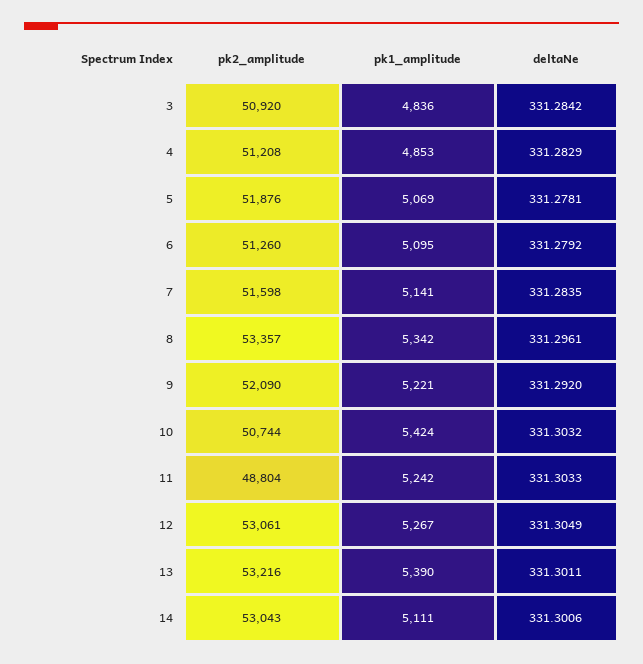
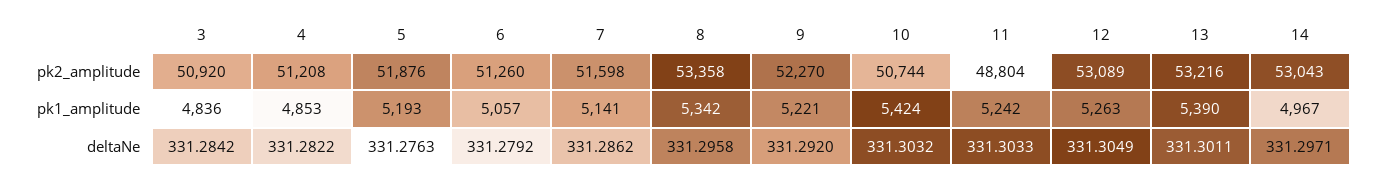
  {
    "pk2_amplitude": {
      "3": 50920,
      "4": 51208,
      "5": 51876,
      "6": 51260,
      "7": 51598,
-     "8": 53357,
+     "8": 53358,
-     "9": 52090,
+     "9": 52270,
      "10": 50744,
      "11": 48804,
-     "12": 53061,
+     "12": 53089,
      "13": 53216,
      "14": 53043
    },
    "pk1_amplitude": {
      "3": 4836,
      "4": 4853,
-     "5": 5069,
+     "5": 5193,
-     "6": 5095,
+     "6": 5057,
      "7": 5141,
      "8": 5342,
      "9": 5221,
      "10": 5424,
      "11": 5242,
-     "12": 5267,
+     "12": 5263,
      "13": 5390,
-     "14": 5111
+     "14": 4967
    },
    "deltaNe": {
      "3": 331.2842,
-     "4": 331.2829,
+     "4": 331.2822,
-     "5": 331.2781,
+     "5": 331.2763,
      "6": 331.2792,
-     "7": 331.2835,
+     "7": 331.2862,
-     "8": 331.2961,
+     "8": 331.2958,
      "9": 331.292,
      "10": 331.3032,
      "11": 331.3033,
      "12": 331.3049,
      "13": 331.3011,
-     "14": 331.3006
+     "14": 331.2971
    }
  }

— WHAT YOU WILL DO —
In the copy, include no pictures; otherwise transcribe the entries exactly.

— ANSWER SPACE —
  {
    "pk2_amplitude": {
      "3": 50920,
      "4": 51208,
      "5": 51876,
      "6": 51260,
      "7": 51598,
-     "8": 53357,
+     "8": 53358,
-     "9": 52090,
+     "9": 52270,
      "10": 50744,
      "11": 48804,
-     "12": 53061,
+     "12": 53089,
      "13": 53216,
      "14": 53043
    },
    "pk1_amplitude": {
      "3": 4836,
      "4": 4853,
-     "5": 5069,
+     "5": 5193,
-     "6": 5095,
+     "6": 5057,
      "7": 5141,
      "8": 5342,
      "9": 5221,
      "10": 5424,
      "11": 5242,
-     "12": 5267,
+     "12": 5263,
      "13": 5390,
-     "14": 5111
+     "14": 4967
    },
    "deltaNe": {
      "3": 331.2842,
-     "4": 331.2829,
+     "4": 331.2822,
-     "5": 331.2781,
+     "5": 331.2763,
      "6": 331.2792,
-     "7": 331.2835,
+     "7": 331.2862,
-     "8": 331.2961,
+     "8": 331.2958,
      "9": 331.292,
      "10": 331.3032,
      "11": 331.3033,
      "12": 331.3049,
      "13": 331.3011,
-     "14": 331.3006
+     "14": 331.2971
    }
  }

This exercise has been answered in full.